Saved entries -
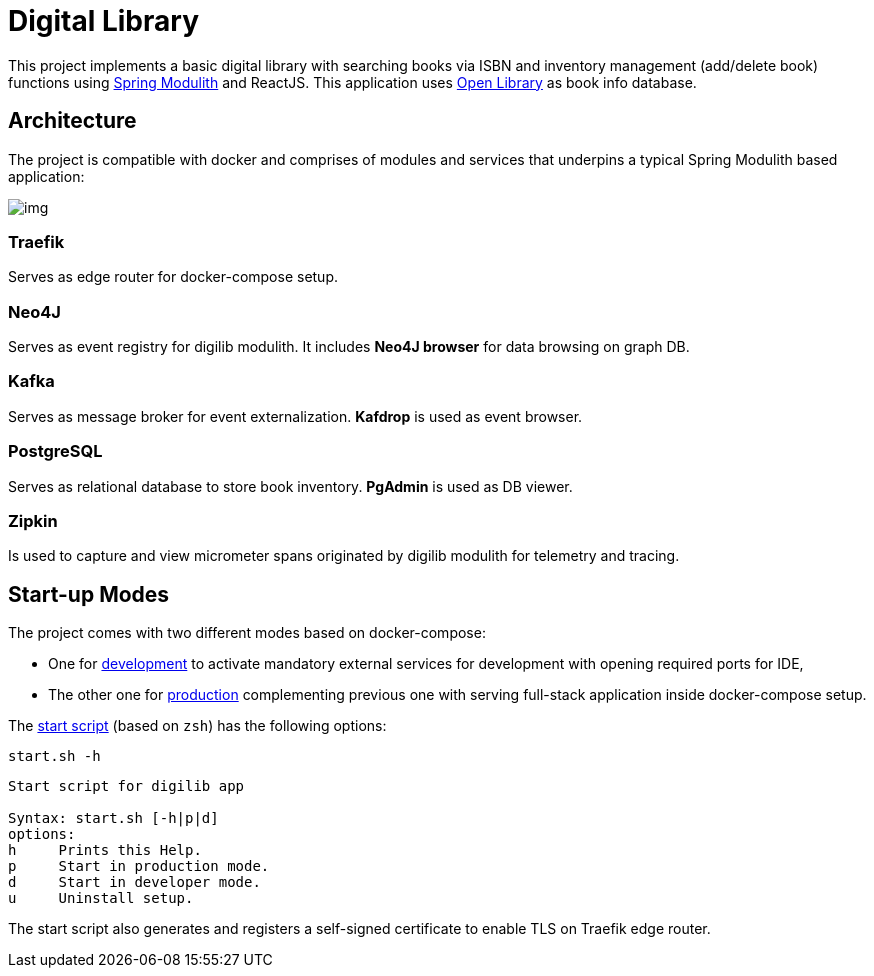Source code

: = Digital Library

This project implements a basic digital library with searching books via ISBN and inventory management (add/delete book) functions using https://spring.io/projects/spring-modulith[Spring Modulith^] and ReactJS. This application uses https://openlibrary.org/[Open Library^] as book info database.

== Architecture

The project is compatible with docker and comprises of modules and services that underpins a typical Spring Modulith based application:

image:./docs/models/arch.png[img]

=== Traefik

Serves as edge router for docker-compose setup.

=== Neo4J

Serves as event registry for digilib modulith. It includes *Neo4J browser* for data browsing on graph DB.

=== Kafka

Serves as message broker for event externalization. *Kafdrop* is used as event browser.

=== PostgreSQL

Serves as relational database to store book inventory. *PgAdmin* is used as DB viewer.

=== Zipkin

Is used to capture and view micrometer spans originated by digilib modulith for telemetry and tracing.

== Start-up Modes

The project comes with two different modes based on docker-compose:

* One for link:./docker/docker-compose.yml[development] to activate mandatory external services for development with opening required ports for IDE,
* The other one for link:./docker/docker-compose.yml[production] complementing previous one with serving full-stack application inside docker-compose setup.

The link:./docker/start.sh[start script] (based on `zsh`) has the following options:

[source,shell]
----
start.sh -h
----

[source,text]
----
Start script for digilib app

Syntax: start.sh [-h|p|d]
options:
h     Prints this Help.
p     Start in production mode.
d     Start in developer mode.
u     Uninstall setup.
----

The start script also generates and registers a self-signed certificate to enable TLS on Traefik edge router.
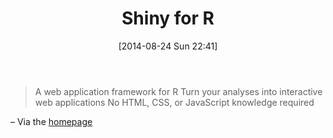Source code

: #+POSTID: 8941
#+DATE: [2014-08-24 Sun 22:41]
#+OPTIONS: toc:nil num:nil todo:nil pri:nil tags:nil ^:nil TeX:nil
#+CATEGORY: Link
#+TAGS: R-Project
#+TITLE: Shiny for R

#+BEGIN_QUOTE
  A web application framework for R
Turn your analyses into interactive web applications
No HTML, CSS, or JavaScript knowledge required
#+END_QUOTE


-- Via the [[http://shiny.rstudio.com/][homepage]]



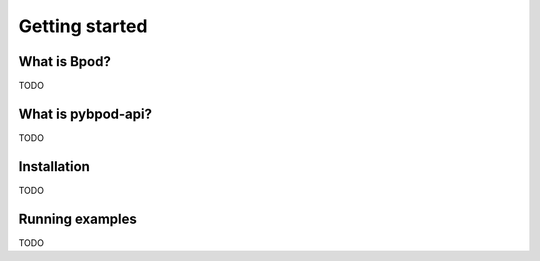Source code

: ***************
Getting started
***************

What is Bpod?
=============

TODO

What is pybpod-api?
===================

TODO

Installation
============

TODO

Running examples
================

TODO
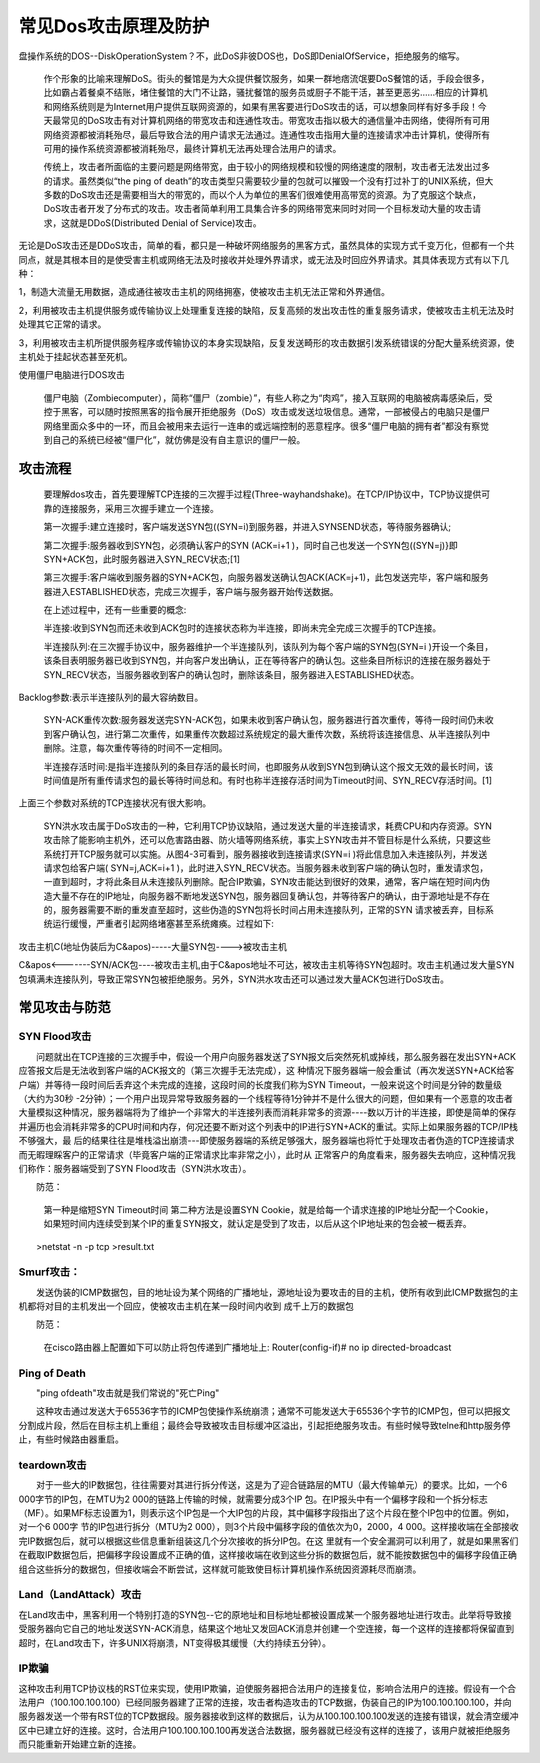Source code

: 常见Dos攻击原理及防护
##############################


盘操作系统的DOS--DiskOperationSystem？不，此DoS非彼DOS也，DoS即DenialOfService，拒绝服务的缩写。

    作个形象的比喻来理解DoS。街头的餐馆是为大众提供餐饮服务，如果一群地痞流氓要DoS餐馆的话，手段会很多，比如霸占着餐桌不结账，堵住餐馆的大门不让路，骚扰餐馆的服务员或厨子不能干活，甚至更恶劣……相应的计算机和网络系统则是为Internet用户提供互联网资源的，如果有黑客要进行DoS攻击的话，可以想象同样有好多手段！今天最常见的DoS攻击有对计算机网络的带宽攻击和连通性攻击。带宽攻击指以极大的通信量冲击网络，使得所有可用网络资源都被消耗殆尽，最后导致合法的用户请求无法通过。连通性攻击指用大量的连接请求冲击计算机，使得所有可用的操作系统资源都被消耗殆尽，最终计算机无法再处理合法用户的请求。

    传统上，攻击者所面临的主要问题是网络带宽，由于较小的网络规模和较慢的网络速度的限制，攻击者无法发出过多的请求。虽然类似“the ping of death”的攻击类型只需要较少量的包就可以摧毁一个没有打过补丁的UNIX系统，但大多数的DoS攻击还是需要相当大的带宽的，而以个人为单位的黑客们很难使用高带宽的资源。为了克服这个缺点，DoS攻击者开发了分布式的攻击。攻击者简单利用工具集合许多的网络带宽来同时对同一个目标发动大量的攻击请求，这就是DDoS(Distributed Denial of Service)攻击。

无论是DoS攻击还是DDoS攻击，简单的看，都只是一种破坏网络服务的黑客方式，虽然具体的实现方式千变万化，但都有一个共同点，就是其根本目的是使受害主机或网络无法及时接收并处理外界请求，或无法及时回应外界请求。其具体表现方式有以下几种：

1，制造大流量无用数据，造成通往被攻击主机的网络拥塞，使被攻击主机无法正常和外界通信。

2，利用被攻击主机提供服务或传输协议上处理重复连接的缺陷，反复高频的发出攻击性的重复服务请求，使被攻击主机无法及时处理其它正常的请求。

3，利用被攻击主机所提供服务程序或传输协议的本身实现缺陷，反复发送畸形的攻击数据引发系统错误的分配大量系统资源，使主机处于挂起状态甚至死机。



使用僵尸电脑进行DOS攻击

    僵尸电脑（Zombiecomputer），简称“僵尸（zombie）”，有些人称之为“肉鸡”，接入互联网的电脑被病毒感染后，受控于黑客，可以随时按照黑客的指令展开拒绝服务（DoS）攻击或发送垃圾信息。通常，一部被侵占的电脑只是僵尸网络里面众多中的一环，而且会被用来去运行一连串的或远端控制的恶意程序。很多“僵尸电脑的拥有者”都没有察觉到自己的系统已经被“僵尸化”，就仿佛是没有自主意识的僵尸一般。



攻击流程
=======================


    要理解dos攻击，首先要理解TCP连接的三次握手过程(Three-wayhandshake)。在TCP/IP协议中，TCP协议提供可靠的连接服务，采用三次握手建立一个连接。

    第一次握手:建立连接时，客户端发送SYN包((SYN=i)到服务器，并进入SYNSEND状态，等待服务器确认;

    第二次握手:服务器收到SYN包，必须确认客户的SYN (ACK=i+1 )，同时自己也发送一个SYN包((SYN=j)}即SYN+ACK包，此时服务器进入SYN_RECV状态;[1]

    第三次握手:客户端收到服务器的SYN+ACK包，向服务器发送确认包ACK(ACK=j+1)，此包发送完毕，客户端和服务器进入ESTABLISHED状态，完成三次握手，客户端与服务器开始传送数据。

    在上述过程中，还有一些重要的概念:

    半连接:收到SYN包而还未收到ACK包时的连接状态称为半连接，即尚未完全完成三次握手的TCP连接。

    半连接队列:在三次握手协议中，服务器维护一个半连接队列，该队列为每个客户端的SYN包(SYN=i )开设一个条目，该条目表明服务器已收到SYN包，并向客户发出确认，正在等待客户的确认包。这些条目所标识的连接在服务器处于SYN_RECV状态，当服务器收到客户的确认包时，删除该条目，服务器进入ESTABLISHED状态。

Backlog参数:表示半连接队列的最大容纳数目。

    SYN-ACK重传次数:服务器发送完SYN-ACK包，如果未收到客户确认包，服务器进行首次重传，等待一段时间仍未收到客户确认包，进行第二次重传，如果重传次数超过系统规定的最大重传次数，系统将该连接信息、从半连接队列中删除。注意，每次重传等待的时间不一定相同。

    半连接存活时间:是指半连接队列的条目存活的最长时间，也即服务从收到SYN包到确认这个报文无效的最长时间，该时间值是所有重传请求包的最长等待时间总和。有时也称半连接存活时间为Timeout时间、SYN_RECV存活时间。[1]

上面三个参数对系统的TCP连接状况有很大影响。

    SYN洪水攻击属于DoS攻击的一种，它利用TCP协议缺陷，通过发送大量的半连接请求，耗费CPU和内存资源。SYN攻击除了能影响主机外，还可以危害路由器、防火墙等网络系统，事实上SYN攻击并不管目标是什么系统，只要这些系统打开TCP服务就可以实施。从图4-3可看到，服务器接收到连接请求(SYN=i )将此信息加入未连接队列，并发送请求包给客户端( SYN=j,ACK=i+1 )，此时进入SYN_RECV状态。当服务器未收到客户端的确认包时，重发请求包，一直到超时，才将此条目从未连接队列删除。配合IP欺骗，SYN攻击能达到很好的效果，通常，客户端在短时间内伪造大量不存在的IP地址，向服务器不断地发送SYN包，服务器回复确认包，并等待客户的确认，由于源地址是不存在的，服务器需要不断的重发直至超时，这些伪造的SYN包将长时间占用未连接队列，正常的SYN 请求被丢弃，目标系统运行缓慢，严重者引起网络堵塞甚至系统瘫痪。过程如下:

攻击主机C(地址伪装后为C&apos)-----大量SYN包---->被攻击主机

C&apos<-------SYN/ACK包----被攻击主机,由于C&apos地址不可达，被攻击主机等待SYN包超时。攻击主机通过发大量SYN包填满未连接队列，导致正常SYN包被拒绝服务。另外，SYN洪水攻击还可以通过发大量ACK包进行DoS攻击。



常见攻击与防范
====================


SYN Flood攻击
------------------------

　　问题就出在TCP连接的三次握手中，假设一个用户向服务器发送了SYN报文后突然死机或掉线，那么服务器在发出SYN+ACK应答报文后是无法收到客户端的ACK报文的（第三次握手无法完成），这 种情况下服务器端一般会重试（再次发送SYN+ACK给客户端）并等待一段时间后丢弃这个未完成的连接，这段时间的长度我们称为SYN Timeout，一般来说这个时间是分钟的数量级（大约为30秒 -2分钟）；一个用户出现异常导致服务器的一个线程等待1分钟并不是什么很大的问题，但如果有一个恶意的攻击者大量模拟这种情况，服务器端将为了维护一个非常大的半连接列表而消耗非常多的资源----数以万计的半连接，即使是简单的保存并遍历也会消耗非常多的CPU时间和内存，何况还要不断对这个列表中的IP进行SYN+ACK的重试。实际上如果服务器的TCP/IP栈不够强大，最 后的结果往往是堆栈溢出崩溃---即使服务器端的系统足够强大，服务器端也将忙于处理攻击者伪造的TCP连接请求而无暇理睬客户的正常请求（毕竟客户端的正常请求比率非常之小），此时从 正常客户的角度看来，服务器失去响应，这种情况我们称作：服务器端受到了SYN Flood攻击（SYN洪水攻击）。

　　防范：

    　　第一种是缩短SYN Timeout时间
    　　第二种方法是设置SYN Cookie，就是给每一个请求连接的IP地址分配一个Cookie，如果短时间内连续受到某个IP的重复SYN报文，就认定是受到了攻击，以后从这个IP地址来的包会被一概丢弃。

　　>netstat -n -p tcp >result.txt

Smurf攻击：
-------------------

　　发送伪装的ICMP数据包，目的地址设为某个网络的广播地址，源地址设为要攻击的目的主机，使所有收到此ICMP数据包的主机都将对目的主机发出一个回应，使被攻击主机在某一段时间内收到 成千上万的数据包

　　防范：

    　　在cisco路由器上配置如下可以防止将包传递到广播地址上:
    　　Router(config-if)# no ip directed-broadcast

Ping of Death
-------------------------

　　"ping ofdeath"攻击就是我们常说的"死亡Ping"

　　这种攻击通过发送大于65536字节的ICMP包使操作系统崩溃；通常不可能发送大于65536个字节的ICMP包，但可以把报文分割成片段，然后在目标主机上重组；最终会导致被攻击目标缓冲区溢出，引起拒绝服务攻击。有些时候导致telne和http服务停止，有些时候路由器重启。

teardown攻击
-----------------------

　　对于一些大的IP数据包，往往需要对其进行拆分传送，这是为了迎合链路层的MTU（最大传输单元）的要求。比如，一个6 000字节的IP包，在MTU为2 000的链路上传输的时候，就需要分成3个IP 包。在IP报头中有一个偏移字段和一个拆分标志（MF）。如果MF标志设置为1，则表示这个IP包是一个大IP包的片段，其中偏移字段指出了这个片段在整个IP包中的位置。例如，对一个6 000字 节的IP包进行拆分（MTU为2 000），则3个片段中偏移字段的值依次为0，2000，4 000。这样接收端在全部接收完IP数据包后，就可以根据这些信息重新组装这几个分次接收的拆分IP包。在这 里就有一个安全漏洞可以利用了，就是如果黑客们在截取IP数据包后，把偏移字段设置成不正确的值，这样接收端在收到这些分拆的数据包后，就不能按数据包中的偏移字段值正确组合这些拆分的数据包，但接收端会不断尝试，这样就可能致使目标计算机操作系统因资源耗尽而崩溃。

Land（LandAttack）攻击
--------------------------------

在Land攻击中，黑客利用一个特别打造的SYN包--它的原地址和目标地址都被设置成某一个服务器地址进行攻击。此举将导致接受服务器向它自己的地址发送SYN-ACK消息，结果这个地址又发回ACK消息并创建一个空连接，每一个这样的连接都将保留直到超时，在Land攻击下，许多UNIX将崩溃，NT变得极其缓慢（大约持续五分钟）。



IP欺骗
------------------


这种攻击利用TCP协议栈的RST位来实现，使用IP欺骗，迫使服务器把合法用户的连接复位，影响合法用户的连接。假设有一个合法用户（100.100.100.100）已经同服务器建了正常的连接，攻击者构造攻击的TCP数据，伪装自己的IP为100.100.100.100，并向服务器发送一个带有RST位的TCP数据段。服务器接收到这样的数据后，认为从100.100.100.100发送的连接有错误，就会清空缓冲区中已建立好的连接。这时，合法用户100.100.100.100再发送合法数据，服务器就已经没有这样的连接了，该用户就被拒绝服务而只能重新开始建立新的连接。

Problem to work on -
What's needed is an exact copy of the lines above from the one with "Syntax: start.sh [-h|p|d]" through the one with "#+CATEGORY: Link", both included; the pictures stay out.

The completed task -
Syntax: start.sh [-h|p|d]
options:
h     Prints this Help.
p     Start in production mode.
d     Start in developer mode.
u     Uninstall setup.
----

The start script also generates and registers a self-signed certificate to enable TLS on Traefik edge router.
Source code

: #+POSTID: 8941
#+DATE: [2014-08-24 Sun 22:41]
#+OPTIONS: toc:nil num:nil todo:nil pri:nil tags:nil ^:nil TeX:nil
#+CATEGORY: Link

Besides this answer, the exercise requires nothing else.